The research is likely the first to investigate how opiates affect adult OPCs in the brain’s prefrontal cortex, which is involved in complex cognitive behaviors and is a main target of addictive drugs.

“We found that many of the genes regulated by heroin aligned with the profile of OPCs, so something was going on with them,” he said.

OPCs, he explained, are cells that often become myelin, which is critical for efficient communication between neurons.

Dietz collaborated with his colleague Fraser Sim, PhD, associate professor in the Department of Pharmacology and Toxicology in the Jacobs School, co-author on the paper. In 2014, Sim identified one of the genes, SOX10, as a “master switch” for the differentiation of these stem cells towards myelination.

To determine what was happening when genes encoding OPCs were exposed to heroin, the scientists overexpressed them in addicted laboratory animals using viral gene therapy.

Compensatory effect

The result was surprising: when either of the two genes, SOX10 or BRG1, was overexpressed, the animals’ motivation to take the drug was reduced.

“To our surprise, it reduced their drug-taking behavior,” said Dietz. “It looks like the brain is trying to reconnect and possibly readapt myelin to normalize function, although that would need to be directly tested in future studies.”

One way to think of what may be happening, he explained, is to imagine that the brain is responding to exposure to drugs of abuse by attempting to reconnect with the brain’s other reward centers.

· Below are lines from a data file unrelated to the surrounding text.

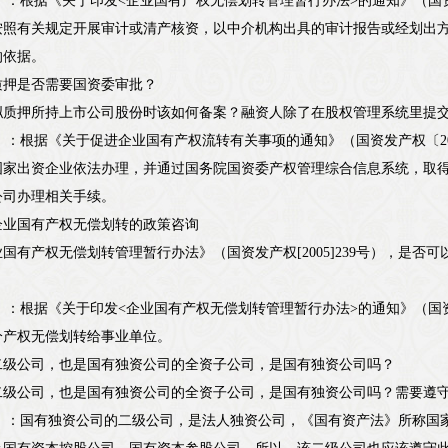
11-4）：根据《关于印发<企业国有产权无偿划转管理暂行办法>的通知》（国
按照有关规定开展审计或清产核资，以中介机构出具的审计报告或经划出
的依据。
质押是否需要国资委审批？
拟质押所持上市公司股份时该如何备案？融资人除了在股权管理系统里提
11-4）：根据《关于促进企业国有产权流转有关事项的通知》（国资发产权〔
国家出资企业依法办理，并通过国务院国资委产权管理综合信息系统，取
公司办理相关手续。
企业国有产权无偿划转的政策咨询
国有产权无偿划转管理暂行办法》（国资发产权[2005]239号），是
5-22）：根据《关于印发<企业国有产权无偿划转管理暂行办法>的通知》（国
分产权无偿划转给事业单位。
二级公司，也是国有独资公司的全资子公司，是国有独资公司吗？
二级公司，也是国有独资公司的全资子公司，是国有独资公司吗？需要遵
7-12）：国有独资公司的二级公司，是法人独资公司，《国有资产法》所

“As with any part of the body that sustains an insult, it seems that the addicted brain is trying to fix what went wrong,” he said. “Our hypothesis is that after exposure to heroin, the brain starts to upregulate OPCs in an attempt to fix the altered connectivity that occurs in the addicted states. It is possible that when we facilitated OPCs, we may have reversed some of the disconnect between the prefrontal cortex and the brain’s other reward regions.”

The research was funded by the National Institute on Drug Abuse of the National Institutes of Health.

Along with Dietz and Sim, other co-authors are: J.A. Martin, A. Caccamise, C.T. Werner, R. Viswanathan, J.J. Polanco, A.F. Stewart, S.A. Thomas, all of the Department of Pharmacology and Toxicology in the Jacobs School.